L'équipe de Valérie Quesniaux au laboratoire d'Immunologie et neurogénétique expérimentales et moléculaires d'Orléans montre que le récepteur de l'interleukine 33, ST2, est nécessaire au développement du neuropaludisme expérimental. Cette étude qui identifie une nouvelle cible thérapeutique de la malaria cérébrale est parue dans la revue
European Journal of Immunology.
Le neuropaludisme est une des plus sérieuses complications de l'infection à Plasmodium falciparum et une cause de mortalité fréquente chez les enfants et les jeunes adultes infectés. Il est caractérisé par la séquestration de globules rouges parasités et de leukocytes au sein des micro-vaisseaux cérébraux. Une meilleure compréhension de la pathogenèse devrait contribuer à développer des interventions thérapeutiques pour cette complication neurologique souvent fatale, ou suivie de séquelles importantes.
L'Interleukine 33 (IL-33) est très fortement exprimée dans le cerveau par les cellules endothéliales et les astrocytes notamment, mais son rôle au niveau cérébral est peu connu. Décrite initialement comme une cytokine favorisant la réponse immune adaptative de type Th2, l'IL-33 a été impliquée plus récemment dans diverses réponses de type Th1 dont des infections virales. L'IL-33 se lie et signale par le récepteur ST2.
Figure: Schéma représentant les principales cellules, cytokines, récepteurs et molécules d'adhésion impliquées dans le développement de la malaria cérébrale expérimentale suite à l'infection par Plasmodium bergei ANKA.
© Flora Reverchon et Jennifer Palomo, INEM
Vignette: Illustration de l'endommagement de la barrière hématoencéphalique (BHE) suite à l'infection par Plasmodium bergei ANKA. Le bleu Evans infusé par voie sanguine est normalement exclu du cerveau chez les souris non-infectées (NI). Il pénètre le cerveau des souris sauvages infectées par des sporozoïtes (PbA) dont la BHE est endommagée au jour 9 (Contrôle PbA), mais pas celui des souris déficientes en récepteur ST2, résistantes à la malaria cérébrale (ST2-/- PbA).

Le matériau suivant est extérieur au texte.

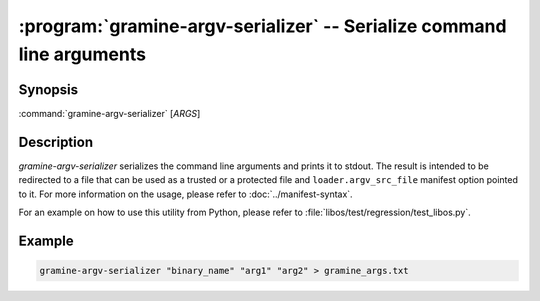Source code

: .. _gramine-argv-serializer:

.. program:: gramine-argv-serializer

======================================================================
:program:`gramine-argv-serializer` -- Serialize command line arguments
======================================================================

Synopsis
========

:command:`gramine-argv-serializer` [*ARGS*]

Description
===========

`gramine-argv-serializer` serializes the command line arguments and prints it
to stdout. The result is intended to be redirected to a file that can
be used as a trusted or a protected file and ``loader.argv_src_file`` manifest
option pointed to it.
For more information on the usage, please refer to :doc:`../manifest-syntax`.

For an example on how to use this utility from Python, please refer to
:file:`libos/test/regression/test_libos.py`.

Example
=======

.. code-block:: sh

   gramine-argv-serializer "binary_name" "arg1" "arg2" > gramine_args.txt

Les chercheurs du laboratoire d'Immunologie et neurogénétique expérimentales et moléculaires ont étudié l'implication de la voie IL-33/ST2 dans le développement de la malaria cérébrale expérimentale chez la souris. Ils montrent que l'expression d'IL-33 est augmentée dans le cerveau affecté de malaria cérébrale et que la maladie ne se développe pas en absence du récepteur à l'IL-33, ST2. Les souris sauvages B6 succombent à la malaria cérébrale en une dizaine de jours, avec une rupture de la barrière hémato-encéphalique, une obstruction et des hémorragies au niveau des micro-vaisseaux. En revanche, les souris déficientes en ST2 survivent à l'infection par les sporozoites de Plasmodium berghei ANKA (PbA) sans signe neurologique et une microcirculation cérébrale préservée. Cette protection est accompagnée d'une expression réduite des molécules d'adhésion ICAM-1, des récepteurs CXCR3 responsables du recrutement des lymphocytes T et de la lymphotoxine LT-? au niveau cérébral, et enfin d'une diminution de la séquestration des lymphocytes T CD4+ activés et CD8+ perforine+. L'IL-33 est donc induite lors de l'infection par PbA, et la voie IL-33/ST2 induit l'expression cérébrale de LT-? et ICAM-1, clés pour le recrutement des cellules T pathogéniques, conduisant à la pathologie microvasculaire et à la malaria cérébrale.
Cette étude ajoute une nouvelle dimension à la compréhension des mécanismes moléculaires impliqués dans la physiopathologie du neuropaludisme expérimental en identifiant le rôle clé de la voie IL-33/ST2 qui représente désormais une nouvelle cible thérapeutique et incite à étudier plus avant le rôle de l'IL-33 dans les fonctions cérébrales et cognitives.
Ce travail a été réalisé en collaboration avec le service de Parasitologie-Mycologie de la Pitié-Salpétrière, Paris, et entre dans le cadre du Laboratoire International Associé N°236 avec l'Université de Cap Town, Afrique du Sud (2007-2014).